Rob Gregg, director of TRIO Veterans Upward Bound (VUB) for Pensacola State College, was recently honored by the Gulf Coast Veterans Advocacy Council (GCVAC) with the 2018 George Everette “Bud” Day Award.
The award recognizes excellence in leadership involving people, events, programs, projects and/or teams. It is presented annually to a GCVAC member and volunteer who demonstrate leadership qualities such as being an excellent role model, inspiring others to work collaboratively and creatively, demonstrating initiative, fostering pride in GCVAC and promoting a work environment that is respectful, collegial and supportive.
“It puts a light on the importance of serving vets,” said Gregg, who has worked at Pensacola State since 2008 and became the director of VUB in 2015. “I do a lot of things in the community dealing with vets. I don’t think it’s about me, it’s more about putting the issues up front that vets face.”
A U.S. Air Force officer, aviator, and veteran of World War II, Korean War and Vietnam War, Bud Day was also a prisoner of war, and recipient of the Medal of Honor and Air Force Cross. As of 2016, he was the only service member to be awarded the Medal of Honor and Air Force Cross. He died in July 2013 and was posthumously advanced to the rank of brigadier general.
The 88-year-old Iowa native lived in Shalimar and is buried in Barrancas National Cemetery at NAS Pensacola.
Gregg, who is the Florida State Director for the GCVAC, said the organization’s focus is to be a resource for veterans who struggle with returning to mainstream civilian life.
“Often you think vets have the GI Bill, but that is only for a certain number of vets,” he noted. “As a retired vet, I have access to certain benefits, but what happens to those who get out with no fanfare?”

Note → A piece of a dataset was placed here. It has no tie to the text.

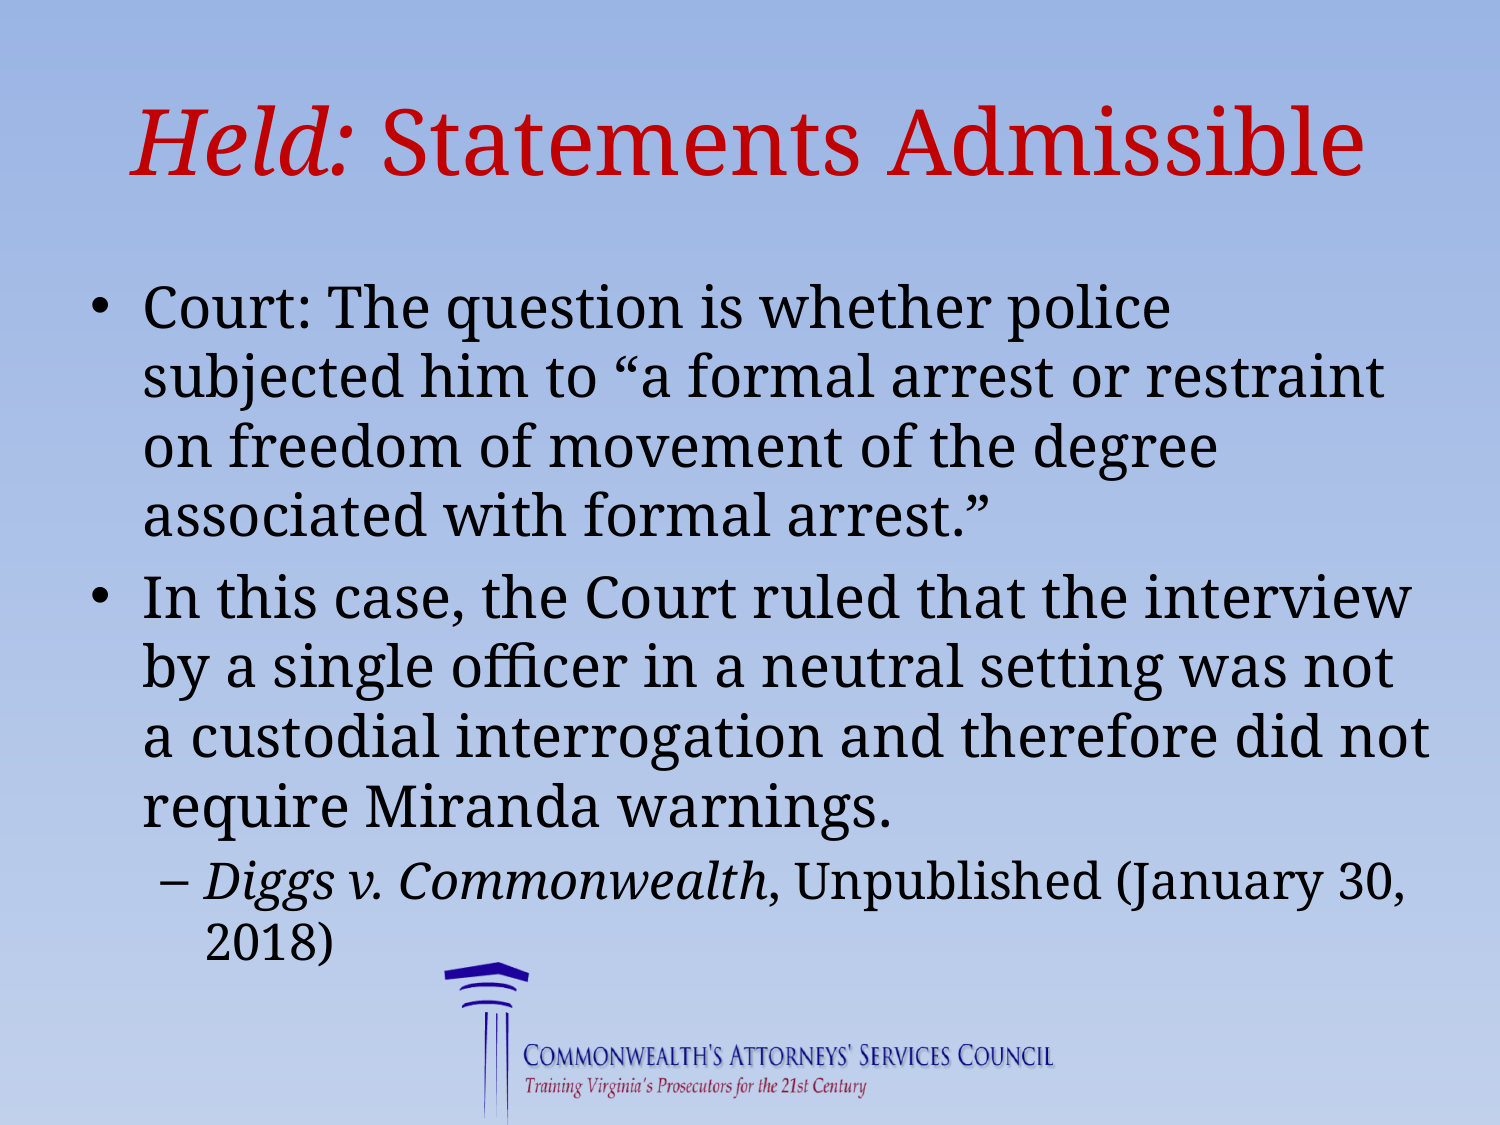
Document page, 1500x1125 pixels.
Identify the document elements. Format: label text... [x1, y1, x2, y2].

Gregg served in the U.S. Navy for 24 years, most recently as a Lead Chief Petty Officer working with the Fresnel lens technology, helping guide pilots to land their planes on aircraft carriers. Now he guides veterans as they work to land college degrees.
VUB is a U.S. Department of Education-funded program designed to prepare veterans to go back to college, with a focus on low-income, first-generation college students.
“We help them get acclimated to the environment, then hand them off to another program – but we stay in touch with them,” Gregg said. “I think Pensacola State is, for me, aligned with everything I learned in the military. It’s all about service.”
The father of three daughters, Gregg also has served as president of the Pensacola State College chapter of Association of Florida Colleges and mentors a middle school student through the “Take Stock in Children” program.
While Gregg said he is honored by his award, he said he measures his accomplishments by the success of those he serves.
“Changing lives is the reward,” he added.